__Exercise text__
[AZ-675] telemetry_stream Tonic gRPC server + per-client lossy queue
ci/woodpecker/push/build-arm Pipeline failed

Pins operator-link transport to gRPC server-streaming (closes
architecture Q2 in favour of gRPC). Adds first-time tonic / prost /
tonic-build infrastructure to the workspace; uses
protoc-bin-vendored so neither dev machines nor CI need system
protoc installed.

Design — back-pressure lives in the per-topic tokio::sync::broadcast
ring, drained directly by the tonic-streamed response via
BroadcastStream + StreamMap. No intermediate mpsc buffer that could
absorb back-pressure invisibly. Slow client overrun -> Lagged(n)
event -> per-(client_id, topic) drop counter incremented; healthy
clients on the same topic are unaffected.

Service surface — Subscribe(SubscribeRequest) -> stream
TelemetryMessage; five topics (TelemetrySample, GimbalState,
DetectionEvent, MovementCandidate, MapObjectsBundle); empty topics
list defaults to subscribe-all; empty client_id rejected; stream
drop decrements subscribed_clients via StreamGuard. TelemetrySink
push_detections is now real; push_frame still NotImplemented(AZ-676
video path).

__Provided information__

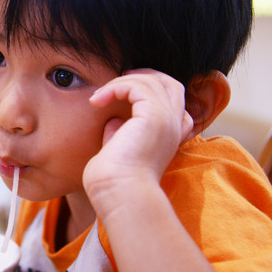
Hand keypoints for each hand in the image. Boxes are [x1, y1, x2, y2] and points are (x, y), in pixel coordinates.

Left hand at [83, 69, 193, 218]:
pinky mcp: (153, 115)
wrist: (119, 195)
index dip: (151, 93)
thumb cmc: (113, 183)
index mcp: (169, 137)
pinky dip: (115, 86)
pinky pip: (136, 85)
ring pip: (153, 80)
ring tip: (100, 96)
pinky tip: (97, 101)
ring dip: (122, 82)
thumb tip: (114, 120)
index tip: (122, 96)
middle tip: (117, 83)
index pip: (174, 103)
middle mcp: (173, 126)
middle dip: (144, 77)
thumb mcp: (118, 153)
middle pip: (170, 84)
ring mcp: (166, 120)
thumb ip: (119, 134)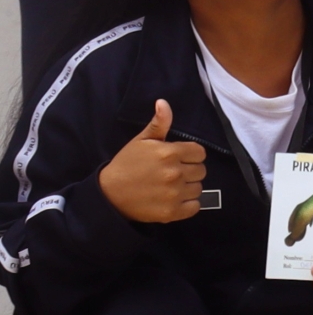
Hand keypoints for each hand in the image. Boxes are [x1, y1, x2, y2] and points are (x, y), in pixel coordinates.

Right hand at [97, 100, 203, 222]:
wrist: (108, 194)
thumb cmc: (126, 165)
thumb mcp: (140, 141)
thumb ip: (158, 123)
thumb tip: (163, 102)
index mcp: (169, 153)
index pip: (200, 153)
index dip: (190, 155)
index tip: (178, 159)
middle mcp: (174, 173)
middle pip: (201, 170)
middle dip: (189, 170)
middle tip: (171, 173)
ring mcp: (174, 193)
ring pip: (199, 188)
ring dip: (188, 187)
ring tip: (170, 186)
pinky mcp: (172, 212)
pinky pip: (195, 206)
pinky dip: (188, 204)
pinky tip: (173, 199)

__Complete the following__
1. For each statement, say yes or no on whether the telemetry stream description agrees with it, and quote the words that decide it.
(a) CI machines must have system protoc installed.
(b) A subscription with an empty topics list receives every topic.
(c) The push_frame method is now fully implemented.
2. Please sum up the telemetry stream description in two sentences.
3. Carry on with the telemetry stream description from its last sentence.
The entries have no connection to the telemetry stream description.

__Answers to the exercise__
1.
(a) No: "uses protoc-bin-vendored so neither dev machines nor CI need system protoc installed"
(b) Yes: "empty topics list defaults to subscribe-all"
(c) No: "push_frame still NotImplemented"

2. The change makes gRPC server streaming the operator-link transport and adds tonic, prost and tonic-build to the workspace, with vendored protoc so no system install is needed. Back-pressure sits in per-topic broadcast rings drained directly by the streamed response, so an overrun by a slow client only increments its own drop counter, and the Subscribe service offers five topics and rejects an empty client_id.

3.
Tests — 6 unit + 5 integration (AC-1..AC-3 via in-process gRPC
client, plus subscribe-all default + empty-client_id rejection).
Clippy on telemetry_stream clean.

Pre-existing mission_executor ac3 test polling race surfaces more
reliably under the new tonic build pressure; documented as
_docs/_process_leftovers/2026-05-20_mission_executor_ac3_flake.md
and unchanged by this batch.

Co-authored-by: Cursor <cursoragent@cursor.com>
This commit is contained in:
Oleksandr Bezdieniezhnykh
2026-05-20 12:44:08 +03:00
parent 9fe0bbeac9
commit ff790bd639
15 changed files with 1700 additions and 25 deletions
@@ -0,0 +1,38 @@
# Leftover: `mission_executor::ac3_bounded_retry_then_success` polling race
**Timestamp**: 2026-05-20T08:30:00+02:00
**Origin**: Batch 8 (mission_executor state machine). Surfaced in batches 11, 12, 13 as intermittent. Reproduces more reliably on dev box under batch 14 workspace test load (the new tonic stack increases build/runtime pressure).
**Severity**: Medium (test design, not production code)
**Not blocking**: pre-existing failure in unrelated area; production `mission_executor` behaviour is correct — the test simply has a polling race.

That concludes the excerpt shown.